In the Hosseini’s writing he has one final battle to pick in terms of Western perspectives. This is found in his presentation of Assef- the novel’s allegory and representation of religious extremism in society. The introduction to Assef draws on the imagery of ‘the blond, blue-eyed Assef’ ‘Born to a German mother and Afghan father’, this imagery along with the semantics of radical ideologies such as ‘ethnic cleansing’ and ‘watan’ help establish a clear parallel in readers’ minds between Assef and the Islamist extremism he comes to represent and the relatable Western example of Hitler- a reference made explicit through his use of ‘Mein Kampf’ as a present for Amir. This provides a point of reference for Western readers that implies the Taliban and extremists are as representative of Afghan culture as Hitler was of the West and thus forces us to reconsider our assumptions. With Assef type-cast as an almost stage villain in the text, we are inclined to join the side of Air in the Afghans in a desire to stand up to and reject the legitimacy of the modern-day extremists impacting the region. His strong demonization, presented clearly as ‘insane’ ‘a sociopath’, unites characters and audience in a rejection of this aspect of Eastern culture and once again ‘wins over the hearts and mind’ of the Western audience who come to empathise with Assef’s and extremism’s Afghan victims.

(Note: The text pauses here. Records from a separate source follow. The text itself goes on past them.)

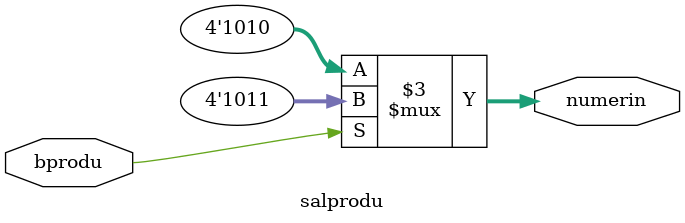
<source format=v>
`timescale 1ns / 1ps
module salprodu(numerin,bprodu
    );
	 input bprodu;//boton de producto
	 output reg [3:0]numerin;//numero de salida
	
	
	always @(bprodu)
	begin
		if(bprodu) numerin=4'b1011;
		else numerin = 4'b1010;
	end

endmodule

</source>
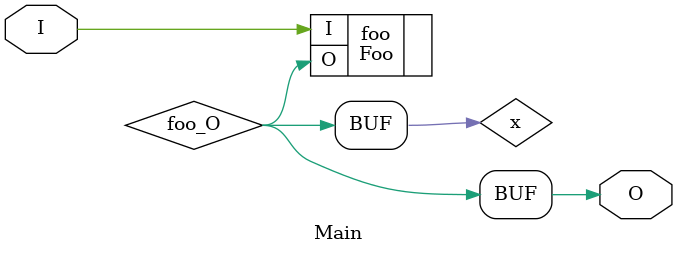
<source format=v>
module Main (
    input I,
    output O
);
wire foo_O;
wire x;
Foo foo (
    .I(I),
    .O(foo_O)
);
assign x = foo_O;
assign O = x;
endmodule


</source>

Overall then, both texts make a clear link with their intended audience, be it through naturalism and structure, or a style of writing directed at providing a relatable and empathetic perspective. Most of all these writings aim to make their audience question their assumptions, whether that is about a culture or about societal roles. It is this that is conducive change in society because it provokes disgust, guilt or newfound understanding; for Ibsen, in the constructs and condition of society, and for Hosseini in the suffering of his nation and discrimination against Eastern culture.